■ **Tasks to complete**
1/ Answer these questions about the toolkit excerpt, one line each:
(a) Which worksheet does it suggest as an initial repository for emerging themes?
(b) How many notes, quotes and/or photos should support each insight on its slide?
(c) How many Empathy Maps does it recommend completing?
2/ Reproduce the part of the toolkit excerpt starting at "Once you have" and ending at "are at stake.".
3/ In the toolkit excerpt, list every quality named for the people or ideas you should identify as you go through your data.

■ **Quoted passage**
.....
Use the Themes and Insights worksheet provided with this toolkit as an initial repository of your emerging themes, showing their evolution into provocative and meaningful insights. Once you are satisfied with the insights, consider creating one slide for each insight, presenting the insight in big bold letters, with 2-3 notes, quotes and/or photos below to support it.

Overview

Empathy for other people who are part of the system you are trying to improve—whether a student, parent, teacher, or a CPS representative—is a fundamental mindset to ensure that any changes or improvements are made with consideration for everyone who has a stake in that system.

Empathy Maps help you question your own assumptions about other people and understand their experiences with the system in question by taking a human-centered approach to interpreting data that you have collected. They help you capture what you’ve seen or heard, question what you thought you knew, and start to build what you think you understand.

Exercise 

As you go through your data, identify people or ideas that were particularly interesting, exciting, surprising, scary, or confusing. Choose one interesting person who stood out in an interview, observation or ideation session. This could be someone whose experience is representative of the experience of many people like them, someone whose experience with a common issue is much more felt than everyone else’s, or a person who offered a radically different idea to solve an issue that is affecting many people in their community.

Once you have identified that person, use the Empathy Map worksheet to help you make sense of your notes:

You should repeat this exercise with different stakeholders until you have enough to represent the experiences and perspectives of the different people with whom you have spoken. We recommend that you complete between 3-10 Empathy Maps to get a broad representation.

Risk of Not Doing This:

  • Create profiles of people that are based on assumptions or stereotypes rather than on their direct input.
  • Treat challenges as “technical” or “financial” issues to be resolved mathematically, without consideration for the complex human experiences that are at stake.
.....
■ **Extracted information**
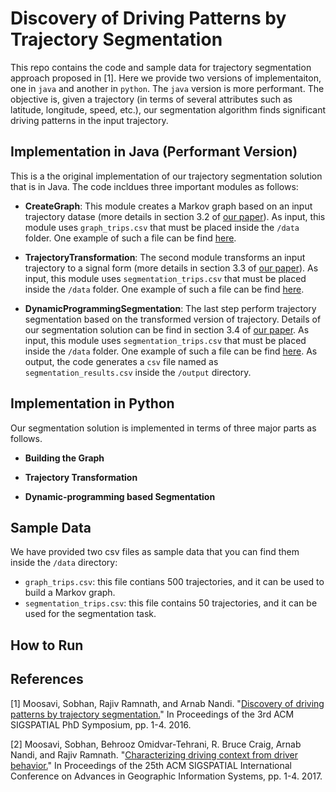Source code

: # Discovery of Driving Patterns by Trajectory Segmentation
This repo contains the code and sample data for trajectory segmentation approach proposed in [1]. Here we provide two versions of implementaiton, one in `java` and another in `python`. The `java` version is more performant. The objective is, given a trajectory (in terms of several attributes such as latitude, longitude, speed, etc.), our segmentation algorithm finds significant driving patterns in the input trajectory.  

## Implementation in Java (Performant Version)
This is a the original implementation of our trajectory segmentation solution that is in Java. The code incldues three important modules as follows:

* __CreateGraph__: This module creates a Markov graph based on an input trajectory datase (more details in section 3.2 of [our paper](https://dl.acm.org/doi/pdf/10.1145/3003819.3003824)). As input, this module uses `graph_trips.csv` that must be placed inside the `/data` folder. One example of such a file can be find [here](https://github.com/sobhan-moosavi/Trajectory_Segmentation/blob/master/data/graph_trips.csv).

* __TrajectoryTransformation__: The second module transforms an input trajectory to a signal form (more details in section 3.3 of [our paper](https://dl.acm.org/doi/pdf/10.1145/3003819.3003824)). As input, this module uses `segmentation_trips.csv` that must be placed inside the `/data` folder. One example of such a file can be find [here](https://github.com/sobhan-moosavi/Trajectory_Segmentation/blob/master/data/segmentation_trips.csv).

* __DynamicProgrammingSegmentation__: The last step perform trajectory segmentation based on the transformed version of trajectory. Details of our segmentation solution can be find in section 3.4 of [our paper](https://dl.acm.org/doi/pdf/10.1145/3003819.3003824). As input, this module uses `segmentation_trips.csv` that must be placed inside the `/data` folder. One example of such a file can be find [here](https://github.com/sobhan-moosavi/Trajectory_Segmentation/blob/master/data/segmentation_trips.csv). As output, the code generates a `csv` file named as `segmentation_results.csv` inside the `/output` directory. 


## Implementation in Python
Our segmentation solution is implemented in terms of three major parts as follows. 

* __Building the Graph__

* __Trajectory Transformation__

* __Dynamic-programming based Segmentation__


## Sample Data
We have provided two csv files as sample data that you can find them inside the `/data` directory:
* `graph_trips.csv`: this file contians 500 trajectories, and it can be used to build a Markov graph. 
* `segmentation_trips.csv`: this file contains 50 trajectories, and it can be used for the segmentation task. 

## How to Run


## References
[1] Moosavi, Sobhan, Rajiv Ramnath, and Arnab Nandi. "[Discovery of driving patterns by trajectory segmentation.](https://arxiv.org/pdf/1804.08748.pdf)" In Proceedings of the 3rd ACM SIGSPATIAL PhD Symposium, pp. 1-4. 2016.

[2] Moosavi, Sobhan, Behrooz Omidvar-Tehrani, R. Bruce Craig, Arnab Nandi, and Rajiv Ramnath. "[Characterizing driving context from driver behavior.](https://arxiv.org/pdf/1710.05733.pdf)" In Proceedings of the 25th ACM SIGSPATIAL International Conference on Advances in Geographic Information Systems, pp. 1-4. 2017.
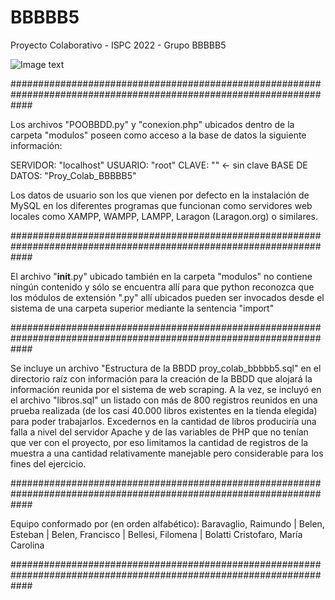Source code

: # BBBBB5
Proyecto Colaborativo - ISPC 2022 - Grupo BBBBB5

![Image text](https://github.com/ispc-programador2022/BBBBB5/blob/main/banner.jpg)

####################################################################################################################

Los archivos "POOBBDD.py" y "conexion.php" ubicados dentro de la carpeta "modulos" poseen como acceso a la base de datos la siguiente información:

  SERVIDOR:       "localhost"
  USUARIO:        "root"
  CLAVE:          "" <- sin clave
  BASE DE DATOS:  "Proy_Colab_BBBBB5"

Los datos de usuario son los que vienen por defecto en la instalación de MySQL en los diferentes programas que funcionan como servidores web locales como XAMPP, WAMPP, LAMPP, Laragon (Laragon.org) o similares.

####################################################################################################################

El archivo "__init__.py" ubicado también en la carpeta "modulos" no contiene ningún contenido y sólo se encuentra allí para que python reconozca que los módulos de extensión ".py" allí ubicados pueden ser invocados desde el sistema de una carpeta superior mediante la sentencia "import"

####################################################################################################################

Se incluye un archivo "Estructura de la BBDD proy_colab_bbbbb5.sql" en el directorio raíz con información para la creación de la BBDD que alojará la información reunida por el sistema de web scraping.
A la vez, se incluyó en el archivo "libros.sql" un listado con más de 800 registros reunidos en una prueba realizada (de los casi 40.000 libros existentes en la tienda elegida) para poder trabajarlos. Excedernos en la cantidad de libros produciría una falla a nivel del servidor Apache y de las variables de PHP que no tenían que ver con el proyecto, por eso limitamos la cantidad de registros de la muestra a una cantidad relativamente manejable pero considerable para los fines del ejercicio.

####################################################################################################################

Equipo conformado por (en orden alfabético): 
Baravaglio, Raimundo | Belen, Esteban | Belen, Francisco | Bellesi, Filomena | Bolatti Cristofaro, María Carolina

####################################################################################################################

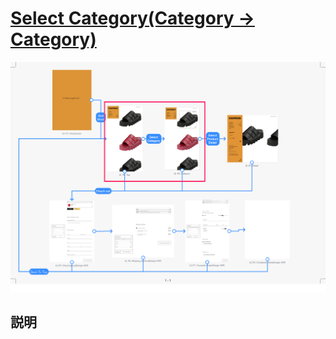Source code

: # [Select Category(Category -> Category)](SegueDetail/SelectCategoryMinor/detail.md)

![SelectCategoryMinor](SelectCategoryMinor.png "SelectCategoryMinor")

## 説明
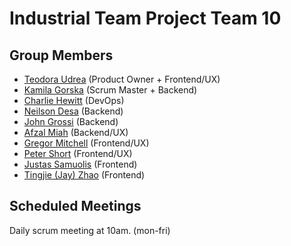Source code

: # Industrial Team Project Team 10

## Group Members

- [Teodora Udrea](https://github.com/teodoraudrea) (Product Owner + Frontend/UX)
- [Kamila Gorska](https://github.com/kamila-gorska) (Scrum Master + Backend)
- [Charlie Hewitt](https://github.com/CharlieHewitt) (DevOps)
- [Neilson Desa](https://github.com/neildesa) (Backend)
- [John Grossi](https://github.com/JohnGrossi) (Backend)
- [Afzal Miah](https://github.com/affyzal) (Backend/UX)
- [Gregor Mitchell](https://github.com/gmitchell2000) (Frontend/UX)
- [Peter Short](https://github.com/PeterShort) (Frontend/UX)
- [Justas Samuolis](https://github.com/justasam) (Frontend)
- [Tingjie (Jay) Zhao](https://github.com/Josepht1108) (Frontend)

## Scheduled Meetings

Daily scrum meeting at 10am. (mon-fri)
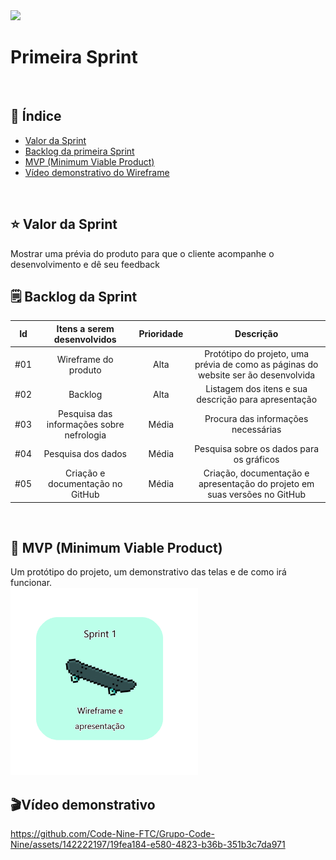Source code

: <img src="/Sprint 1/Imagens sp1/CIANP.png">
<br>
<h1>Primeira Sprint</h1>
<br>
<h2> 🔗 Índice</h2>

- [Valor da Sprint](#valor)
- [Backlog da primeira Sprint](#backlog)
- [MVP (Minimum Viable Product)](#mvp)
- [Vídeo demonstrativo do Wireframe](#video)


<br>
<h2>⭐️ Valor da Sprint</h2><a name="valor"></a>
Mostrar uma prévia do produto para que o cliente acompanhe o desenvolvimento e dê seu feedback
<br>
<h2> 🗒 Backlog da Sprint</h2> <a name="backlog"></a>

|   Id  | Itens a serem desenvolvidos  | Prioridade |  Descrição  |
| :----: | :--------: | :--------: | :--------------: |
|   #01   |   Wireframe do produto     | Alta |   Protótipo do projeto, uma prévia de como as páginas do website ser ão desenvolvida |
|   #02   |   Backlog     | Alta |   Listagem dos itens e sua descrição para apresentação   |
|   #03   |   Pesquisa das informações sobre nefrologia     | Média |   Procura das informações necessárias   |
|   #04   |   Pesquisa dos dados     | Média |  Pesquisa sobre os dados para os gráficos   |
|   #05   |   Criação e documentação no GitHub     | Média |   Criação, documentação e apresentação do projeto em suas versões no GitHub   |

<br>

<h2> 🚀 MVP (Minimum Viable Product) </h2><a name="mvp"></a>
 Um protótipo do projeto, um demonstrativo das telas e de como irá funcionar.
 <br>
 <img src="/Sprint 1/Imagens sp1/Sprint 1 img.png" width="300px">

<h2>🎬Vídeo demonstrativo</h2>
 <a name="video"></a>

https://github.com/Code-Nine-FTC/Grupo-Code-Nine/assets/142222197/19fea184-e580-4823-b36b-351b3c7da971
.....
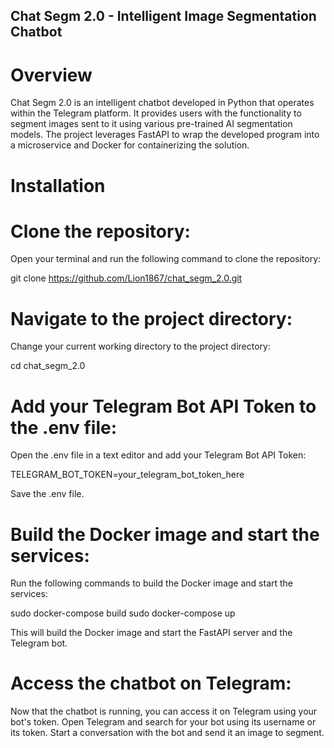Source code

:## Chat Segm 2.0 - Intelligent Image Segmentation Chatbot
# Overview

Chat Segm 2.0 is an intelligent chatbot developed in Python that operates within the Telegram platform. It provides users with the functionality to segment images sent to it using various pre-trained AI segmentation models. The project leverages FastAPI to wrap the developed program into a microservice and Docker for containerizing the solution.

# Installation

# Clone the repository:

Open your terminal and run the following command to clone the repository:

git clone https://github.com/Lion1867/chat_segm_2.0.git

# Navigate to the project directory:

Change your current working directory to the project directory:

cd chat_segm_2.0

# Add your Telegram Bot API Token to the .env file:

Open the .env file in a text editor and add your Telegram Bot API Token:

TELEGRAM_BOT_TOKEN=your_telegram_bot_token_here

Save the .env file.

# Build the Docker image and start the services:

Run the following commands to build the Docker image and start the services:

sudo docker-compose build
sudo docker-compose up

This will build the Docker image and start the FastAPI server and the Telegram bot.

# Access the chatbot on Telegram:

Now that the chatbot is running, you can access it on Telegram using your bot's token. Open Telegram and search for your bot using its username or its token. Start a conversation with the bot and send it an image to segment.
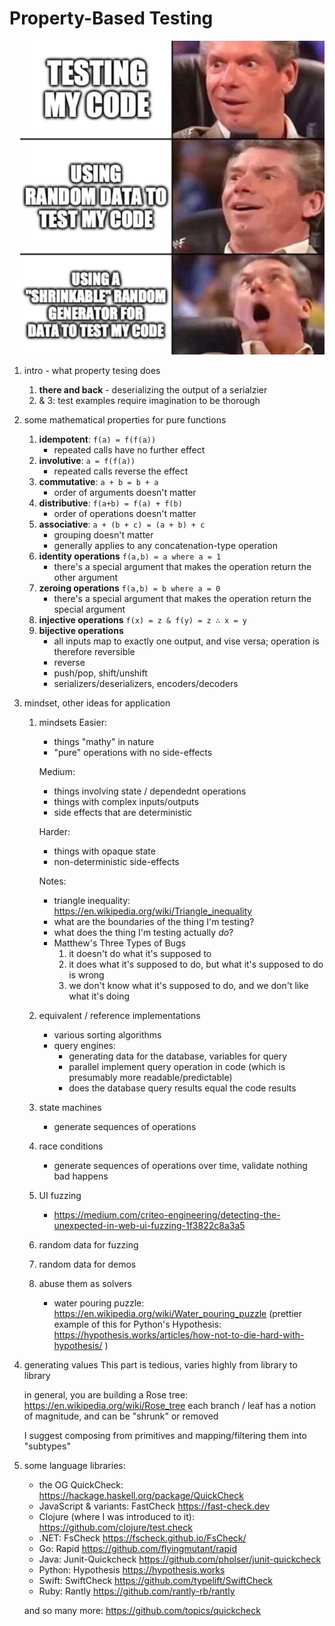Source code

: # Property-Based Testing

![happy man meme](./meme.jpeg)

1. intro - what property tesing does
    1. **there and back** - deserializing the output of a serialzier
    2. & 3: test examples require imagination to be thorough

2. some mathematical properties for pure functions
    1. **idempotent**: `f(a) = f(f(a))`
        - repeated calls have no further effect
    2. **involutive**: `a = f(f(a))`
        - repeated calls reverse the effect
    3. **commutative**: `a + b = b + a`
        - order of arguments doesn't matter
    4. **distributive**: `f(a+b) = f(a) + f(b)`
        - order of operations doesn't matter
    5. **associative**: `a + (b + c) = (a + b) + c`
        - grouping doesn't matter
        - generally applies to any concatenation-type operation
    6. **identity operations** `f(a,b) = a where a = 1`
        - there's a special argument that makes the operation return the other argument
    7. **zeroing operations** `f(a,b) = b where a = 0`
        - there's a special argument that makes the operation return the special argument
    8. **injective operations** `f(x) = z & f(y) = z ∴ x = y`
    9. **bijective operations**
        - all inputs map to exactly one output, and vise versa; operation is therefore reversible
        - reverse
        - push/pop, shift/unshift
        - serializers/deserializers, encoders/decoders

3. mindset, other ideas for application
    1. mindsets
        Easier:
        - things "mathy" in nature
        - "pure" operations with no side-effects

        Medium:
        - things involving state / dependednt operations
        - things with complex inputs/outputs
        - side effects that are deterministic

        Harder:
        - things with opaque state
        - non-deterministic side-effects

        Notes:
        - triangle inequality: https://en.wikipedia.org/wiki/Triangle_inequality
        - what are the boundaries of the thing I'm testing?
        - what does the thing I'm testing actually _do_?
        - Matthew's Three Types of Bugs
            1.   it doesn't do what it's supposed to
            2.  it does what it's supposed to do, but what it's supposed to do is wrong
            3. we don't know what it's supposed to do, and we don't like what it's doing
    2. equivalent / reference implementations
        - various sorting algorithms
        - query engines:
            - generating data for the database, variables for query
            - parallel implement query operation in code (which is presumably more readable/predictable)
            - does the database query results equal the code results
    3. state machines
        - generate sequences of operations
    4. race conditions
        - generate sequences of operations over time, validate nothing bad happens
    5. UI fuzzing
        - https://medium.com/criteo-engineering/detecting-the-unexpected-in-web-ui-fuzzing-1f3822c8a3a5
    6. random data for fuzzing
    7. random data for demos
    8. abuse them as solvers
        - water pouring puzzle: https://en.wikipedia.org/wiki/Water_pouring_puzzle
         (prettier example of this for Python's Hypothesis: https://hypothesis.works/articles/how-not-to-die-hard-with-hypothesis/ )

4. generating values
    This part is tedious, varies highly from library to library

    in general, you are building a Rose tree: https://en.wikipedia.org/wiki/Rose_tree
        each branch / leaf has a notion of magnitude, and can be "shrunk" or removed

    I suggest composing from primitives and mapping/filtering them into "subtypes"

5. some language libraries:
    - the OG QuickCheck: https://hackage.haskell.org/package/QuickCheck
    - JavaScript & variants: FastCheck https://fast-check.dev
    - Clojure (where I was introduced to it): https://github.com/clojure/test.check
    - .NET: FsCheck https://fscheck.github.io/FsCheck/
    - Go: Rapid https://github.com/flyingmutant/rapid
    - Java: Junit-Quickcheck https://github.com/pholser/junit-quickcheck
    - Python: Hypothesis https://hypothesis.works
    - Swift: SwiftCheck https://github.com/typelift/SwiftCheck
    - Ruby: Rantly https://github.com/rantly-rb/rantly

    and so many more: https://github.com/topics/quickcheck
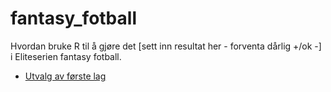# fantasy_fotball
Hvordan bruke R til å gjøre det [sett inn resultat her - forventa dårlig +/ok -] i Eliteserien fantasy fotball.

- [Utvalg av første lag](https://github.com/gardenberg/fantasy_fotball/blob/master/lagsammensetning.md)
.....
■ **Solutions below**
1/
(a) The Themes and Insights worksheet.
(b) 2-3.
(c) Between 3 and 10.

2/
Once you have identified that person, use the Empathy Map worksheet to help you make sense of your notes:

You should repeat this exercise with different stakeholders until you have enough to represent the experiences and perspectives of the different people with whom you have spoken. We recommend that you complete between 3-10 Empathy Maps to get a broad representation.

Risk of Not Doing This:

  • Create profiles of people that are based on assumptions or stereotypes rather than on their direct input.
  • Treat challenges as “technical” or “financial” issues to be resolved mathematically, without consideration for the complex human experiences that are at stake.

3/
interesting
exciting
surprising
scary
confusing